Raw Gluten-Free Chocolate Cheesecake {Vegan, Nut-Free, Dairy-Free}
 
Prep time
Cook time
Total time
 
Easy raw, vegan, nut-free, refined sugar-free and gluten-free cake that will wow every single person that tastes it.
Author:
Serves: 5
Ingredients
  • CRUST:
  • 16 dates (soaked)
  • 1 cup shredded unsweetened coconut
  • 1 cup certified gluten-free oats
  • Pinch or two of pink mineral salt (can use sea salt too)
  • FILLING:
  • ½ cup sugar-free chocolate chips
  • 2 Tablespoons coconut oil (measure when solid)
  • 3 cups of dairy-free unsweetened yogurt
  • DRIZZLE:
  • handful of chocolate chips and coconut oil
Instructions
  1. CRUST Directions:
  2. Soak 16 pitted Medjool Dates in warm water for a minimum of 8 hours. Then drain and discard the water. Once soaked you can start the crust process.
  3. Add 1 cup of gluten-free oats to a food processor and process until the consistency is almost flour like. Then transfer the oats to a bowl/jar and set aside.

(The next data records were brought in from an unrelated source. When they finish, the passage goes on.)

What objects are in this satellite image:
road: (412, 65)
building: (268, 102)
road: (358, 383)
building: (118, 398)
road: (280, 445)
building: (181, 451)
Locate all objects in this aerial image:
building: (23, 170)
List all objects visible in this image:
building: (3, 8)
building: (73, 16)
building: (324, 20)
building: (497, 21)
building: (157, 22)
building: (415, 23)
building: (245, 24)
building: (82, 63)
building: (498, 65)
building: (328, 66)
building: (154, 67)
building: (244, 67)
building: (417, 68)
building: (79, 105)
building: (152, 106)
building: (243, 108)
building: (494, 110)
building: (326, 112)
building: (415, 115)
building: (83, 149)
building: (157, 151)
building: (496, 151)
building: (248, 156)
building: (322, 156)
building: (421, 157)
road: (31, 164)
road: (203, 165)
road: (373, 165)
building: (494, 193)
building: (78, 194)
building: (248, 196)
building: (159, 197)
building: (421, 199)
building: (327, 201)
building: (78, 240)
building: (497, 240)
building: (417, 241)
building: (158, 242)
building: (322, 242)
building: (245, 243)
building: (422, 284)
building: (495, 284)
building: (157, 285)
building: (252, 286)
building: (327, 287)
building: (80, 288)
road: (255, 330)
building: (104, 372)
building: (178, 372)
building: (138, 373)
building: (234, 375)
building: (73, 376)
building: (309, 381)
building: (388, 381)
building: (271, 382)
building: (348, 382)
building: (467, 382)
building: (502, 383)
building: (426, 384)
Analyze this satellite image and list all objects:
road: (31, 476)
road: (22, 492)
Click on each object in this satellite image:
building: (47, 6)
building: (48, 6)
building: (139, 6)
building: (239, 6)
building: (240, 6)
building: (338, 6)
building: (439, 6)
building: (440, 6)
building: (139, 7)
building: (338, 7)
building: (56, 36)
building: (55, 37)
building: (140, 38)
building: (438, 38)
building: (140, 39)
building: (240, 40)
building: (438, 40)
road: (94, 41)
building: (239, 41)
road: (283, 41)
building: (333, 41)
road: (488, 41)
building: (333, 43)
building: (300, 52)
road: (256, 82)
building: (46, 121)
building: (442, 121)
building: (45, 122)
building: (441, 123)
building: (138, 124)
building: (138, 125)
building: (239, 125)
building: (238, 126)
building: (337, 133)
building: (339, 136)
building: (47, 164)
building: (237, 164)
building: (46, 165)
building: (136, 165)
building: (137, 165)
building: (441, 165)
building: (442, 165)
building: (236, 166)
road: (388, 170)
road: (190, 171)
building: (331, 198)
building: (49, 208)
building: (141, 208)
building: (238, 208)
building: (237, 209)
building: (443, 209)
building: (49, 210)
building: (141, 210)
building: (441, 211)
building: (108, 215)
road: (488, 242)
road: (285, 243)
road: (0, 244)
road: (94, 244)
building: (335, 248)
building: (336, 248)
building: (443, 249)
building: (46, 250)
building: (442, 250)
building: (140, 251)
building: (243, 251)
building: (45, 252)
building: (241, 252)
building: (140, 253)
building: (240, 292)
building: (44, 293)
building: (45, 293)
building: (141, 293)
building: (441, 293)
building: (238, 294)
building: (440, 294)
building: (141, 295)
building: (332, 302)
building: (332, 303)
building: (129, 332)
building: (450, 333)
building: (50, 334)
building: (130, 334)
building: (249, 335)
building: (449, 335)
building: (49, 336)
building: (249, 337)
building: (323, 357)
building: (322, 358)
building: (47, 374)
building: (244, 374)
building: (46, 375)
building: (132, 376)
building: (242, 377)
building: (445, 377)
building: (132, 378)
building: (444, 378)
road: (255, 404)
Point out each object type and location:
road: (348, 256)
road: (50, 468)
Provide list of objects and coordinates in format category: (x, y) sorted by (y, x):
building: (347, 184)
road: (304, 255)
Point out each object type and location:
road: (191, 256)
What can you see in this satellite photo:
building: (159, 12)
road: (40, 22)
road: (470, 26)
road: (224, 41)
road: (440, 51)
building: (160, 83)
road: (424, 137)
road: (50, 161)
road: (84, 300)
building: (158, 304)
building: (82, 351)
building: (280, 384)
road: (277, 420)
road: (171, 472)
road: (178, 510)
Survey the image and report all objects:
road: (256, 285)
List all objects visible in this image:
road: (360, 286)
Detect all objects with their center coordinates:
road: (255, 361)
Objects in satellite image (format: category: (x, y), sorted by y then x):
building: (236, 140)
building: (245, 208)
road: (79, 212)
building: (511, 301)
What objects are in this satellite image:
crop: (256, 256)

  4. Drain dates and add them to the food processor and process till the texture is smooth and creamy and the color looks more golden or caramel like. You will know when the color changes.
  5. Slowly feed the oats, shredded coconut and salt into the food processor and process till well blended.
  6. Grease a 3 inch - 7 inch round spring foam pan or pans and press the crust mixture into the pan. The first time I made this I used a 9 inch pan, the second and third times I used 3 pans each time, two that were 3 inch and one that was 4 inch.
  7. Freeze crust for 2-3.
  8. In the meantime, melt the chocolate chips in a double boiler or microwave, then stir in coconut oil (this will thin out the consistency immediately or you can also use ghee).
  9. Pour dairy-free yogurt & chocolate sauce into a blender and blend till the color is even. DO NOT ADD WATER! If you do, your cake will be so rock hard!
  10. Pour filling in pan over the hardened crust and freeze overnight.
  11. Remove from freezer ½ hour before you are ready to serve and unlatch the spring foam pan and drizzle melted chocolate on to. Let the cake defrost either in the fridge or on the counter top. The crust is the first to soften while the top takes a long time to defrost. If you can't wait the defrost period, simply grab it with both hands and go at it Flintstone style. (I'm so serious here!).
Notes
My only caveat to this recipe is that it take a long time to defrost, and I'm usually eating the crust with a fork before the filling even enters mouth, but it's so good I don't mind. I'm letting you know that the defrost time is key for this cake //// You can always use Greek Yogurt if you want to use dairy, and you can use other plant based yogurts. If you want an extra bump of sugar, feel free to use sweetened yogurts.